Transcribe, word for word and without additions, each line below from the one containing "- 文件上传测试: 8/8 通过" through the one containing "### 2. Token管理测试 (6/6 通过)", both ends included.

────────────────────────────────────────

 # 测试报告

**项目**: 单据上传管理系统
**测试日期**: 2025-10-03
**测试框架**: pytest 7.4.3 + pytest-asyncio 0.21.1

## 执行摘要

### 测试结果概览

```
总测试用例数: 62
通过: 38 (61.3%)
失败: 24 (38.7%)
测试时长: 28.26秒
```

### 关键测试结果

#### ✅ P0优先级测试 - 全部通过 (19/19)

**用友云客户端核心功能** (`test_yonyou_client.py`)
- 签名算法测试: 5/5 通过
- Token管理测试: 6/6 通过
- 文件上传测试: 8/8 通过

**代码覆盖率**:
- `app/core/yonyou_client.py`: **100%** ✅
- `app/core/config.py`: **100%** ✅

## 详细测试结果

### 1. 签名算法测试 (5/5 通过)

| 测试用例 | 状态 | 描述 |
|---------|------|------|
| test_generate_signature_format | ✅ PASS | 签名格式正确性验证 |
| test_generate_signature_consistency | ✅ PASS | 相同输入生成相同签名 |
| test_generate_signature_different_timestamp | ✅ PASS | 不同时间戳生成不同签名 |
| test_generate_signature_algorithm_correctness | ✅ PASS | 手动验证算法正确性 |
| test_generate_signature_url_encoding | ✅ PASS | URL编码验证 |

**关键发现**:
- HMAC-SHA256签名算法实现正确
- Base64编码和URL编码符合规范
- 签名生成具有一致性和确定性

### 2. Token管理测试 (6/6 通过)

────────────────────────────────────────

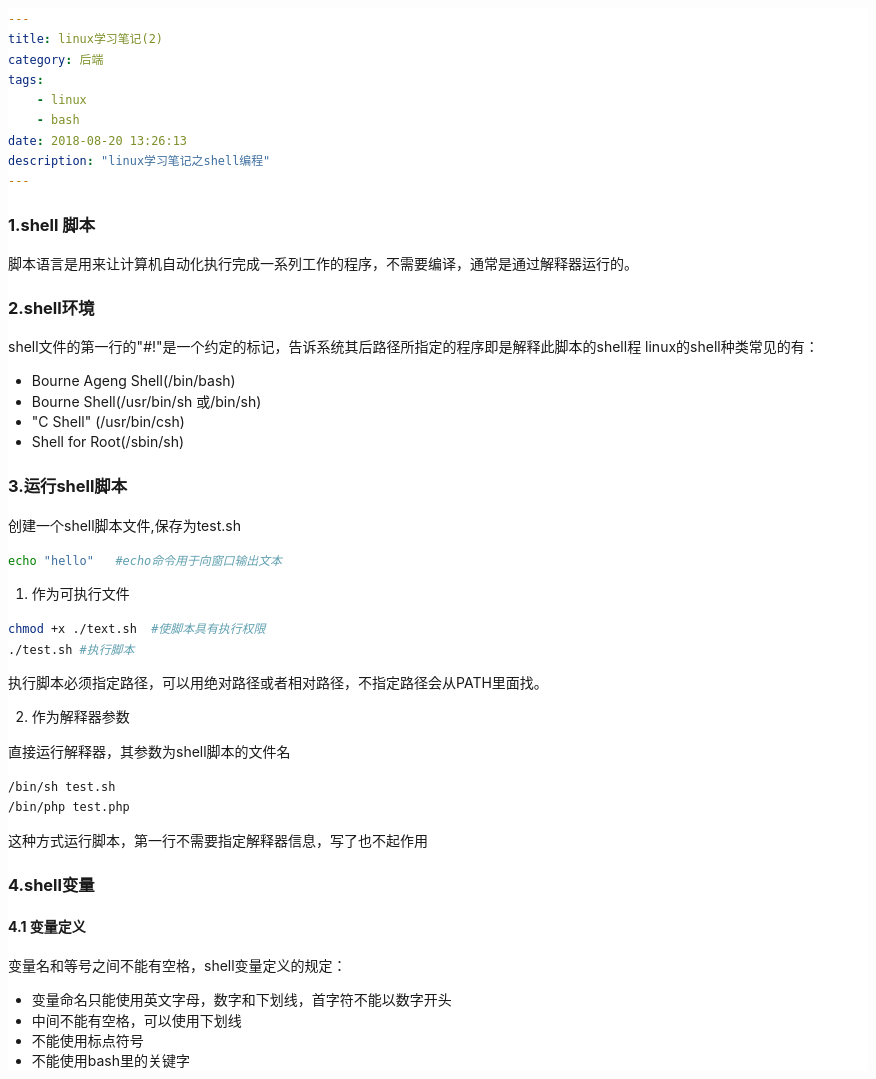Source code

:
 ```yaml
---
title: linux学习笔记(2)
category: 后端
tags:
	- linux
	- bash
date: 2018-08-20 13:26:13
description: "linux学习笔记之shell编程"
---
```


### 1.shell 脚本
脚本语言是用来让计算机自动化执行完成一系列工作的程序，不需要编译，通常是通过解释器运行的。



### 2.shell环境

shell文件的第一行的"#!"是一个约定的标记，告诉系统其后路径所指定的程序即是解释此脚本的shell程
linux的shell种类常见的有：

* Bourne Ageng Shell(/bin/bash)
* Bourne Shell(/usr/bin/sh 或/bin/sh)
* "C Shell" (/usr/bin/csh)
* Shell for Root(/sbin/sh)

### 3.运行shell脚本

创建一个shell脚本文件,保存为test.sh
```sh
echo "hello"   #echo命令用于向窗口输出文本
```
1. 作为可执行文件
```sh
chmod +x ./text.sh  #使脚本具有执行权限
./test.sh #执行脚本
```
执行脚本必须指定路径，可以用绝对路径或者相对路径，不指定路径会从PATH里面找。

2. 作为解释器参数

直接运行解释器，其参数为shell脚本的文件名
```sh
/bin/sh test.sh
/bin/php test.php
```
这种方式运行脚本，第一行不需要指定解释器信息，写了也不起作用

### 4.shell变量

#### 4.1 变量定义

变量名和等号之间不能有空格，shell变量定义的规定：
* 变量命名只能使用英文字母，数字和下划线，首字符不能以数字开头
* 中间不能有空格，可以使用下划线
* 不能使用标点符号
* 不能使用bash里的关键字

────────────────────────────────────────

[Task answer]
- 文件上传测试: 8/8 通过

**代码覆盖率**:
- `app/core/yonyou_client.py`: **100%** ✅
- `app/core/config.py`: **100%** ✅

## 详细测试结果

### 1. 签名算法测试 (5/5 通过)

| 测试用例 | 状态 | 描述 |
|---------|------|------|
| test_generate_signature_format | ✅ PASS | 签名格式正确性验证 |
| test_generate_signature_consistency | ✅ PASS | 相同输入生成相同签名 |
| test_generate_signature_different_timestamp | ✅ PASS | 不同时间戳生成不同签名 |
| test_generate_signature_algorithm_correctness | ✅ PASS | 手动验证算法正确性 |
| test_generate_signature_url_encoding | ✅ PASS | URL编码验证 |

**关键发现**:
- HMAC-SHA256签名算法实现正确
- Base64编码和URL编码符合规范
- 签名生成具有一致性和确定性

### 2. Token管理测试 (6/6 通过)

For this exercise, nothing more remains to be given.